Es difícil poner fin al ímpetu de buscar esencias o naturalezas positivas (racionalidad, dignidad) que definan, hacia la eternidad, al ser humano

No seré yo quien haga el diagnóstico de película de terror sobre quién es el monstruo del slasher que a cada cual le toca vivir. Somos prolijos en encontrar justificaciones para hacer daño, pero también para no hacerlo. Nos mueve la utilidad de la conducta, y si no la practicamos, es porque nuestra preferencia temporal se extiende al largo plazo porque esperamos un beneficio mayor que del presente. Ahí entra en juego la imaginación y la sugestión: pensar que no todo se basa en lo útil, porque el ser humano siente o ve un “algo más” en las cosas que le empujan a dar más de lo debido.

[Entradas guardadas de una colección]
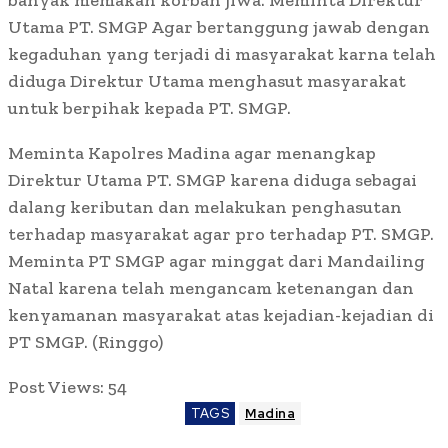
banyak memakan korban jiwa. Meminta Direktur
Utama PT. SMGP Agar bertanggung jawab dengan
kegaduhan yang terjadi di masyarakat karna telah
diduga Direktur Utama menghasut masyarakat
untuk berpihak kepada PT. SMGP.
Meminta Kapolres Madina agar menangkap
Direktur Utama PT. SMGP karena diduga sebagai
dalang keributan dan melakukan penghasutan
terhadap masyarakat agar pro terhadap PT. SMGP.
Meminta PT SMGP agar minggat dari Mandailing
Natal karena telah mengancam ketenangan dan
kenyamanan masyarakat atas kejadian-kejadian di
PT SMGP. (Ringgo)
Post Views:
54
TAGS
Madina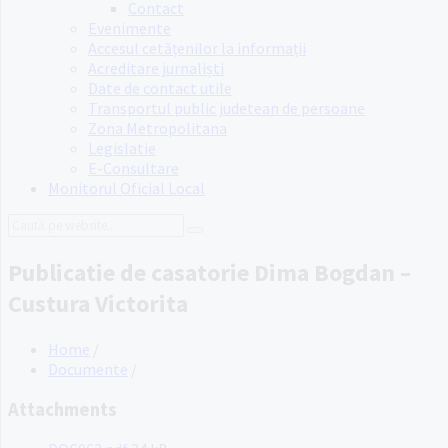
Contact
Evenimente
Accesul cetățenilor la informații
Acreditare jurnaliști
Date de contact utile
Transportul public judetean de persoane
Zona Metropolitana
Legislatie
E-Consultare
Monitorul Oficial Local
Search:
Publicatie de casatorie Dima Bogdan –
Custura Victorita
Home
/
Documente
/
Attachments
==
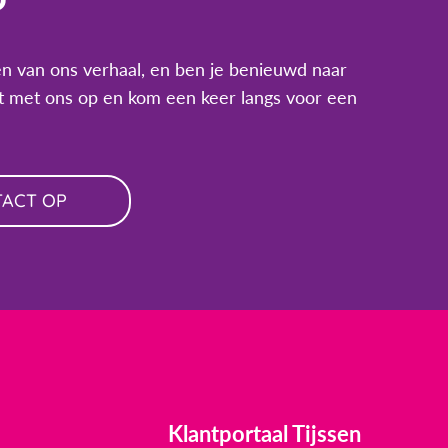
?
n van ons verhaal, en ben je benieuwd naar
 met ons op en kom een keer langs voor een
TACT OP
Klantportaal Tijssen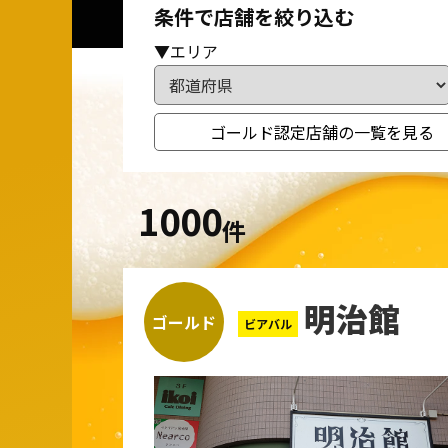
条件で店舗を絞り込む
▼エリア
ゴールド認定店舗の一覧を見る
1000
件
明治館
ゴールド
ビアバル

▶ [Problemas y tareas]:
1. Según el texto sobre la naturaleza humana, ¿qué es lo que nos mueve?
2. Prosigue el texto sobre la naturaleza humana a partir de su última oración.

▶ [Resultados]:
1. Nos mueve la utilidad de la conducta.

2.
La verdad no se autoafirma en las relaciones humanas; un skinhead patea la cabeza de un africano y la dignidad no detiene la barbarie por sí sola. No tenemos el deseo de estar en la verdad per se, sino de justificar nuestras creencias en un auditorio social para manipular sus escenarios sentimentales y sacar rédito. Habría un valor supremo si hubiera una cosa (Dios, Tribunal de la Verdad) a la que considerar la justificación última. Lo primero es fe, y lo segundo, jurisprudencia. Ambas cierran filas con verdades procesales: en el itinerario de razonamientos llega un momento en el que te tienes que conformar con lo que hay y parar. Algo así como ver a una tribu ignota que detiene a uno de sus miembros de matar a otro no por el respeto a la vida o la fraternidad, sino para ahorrarse el trabajo de limpieza de después; no se les puede pedir más, funciona.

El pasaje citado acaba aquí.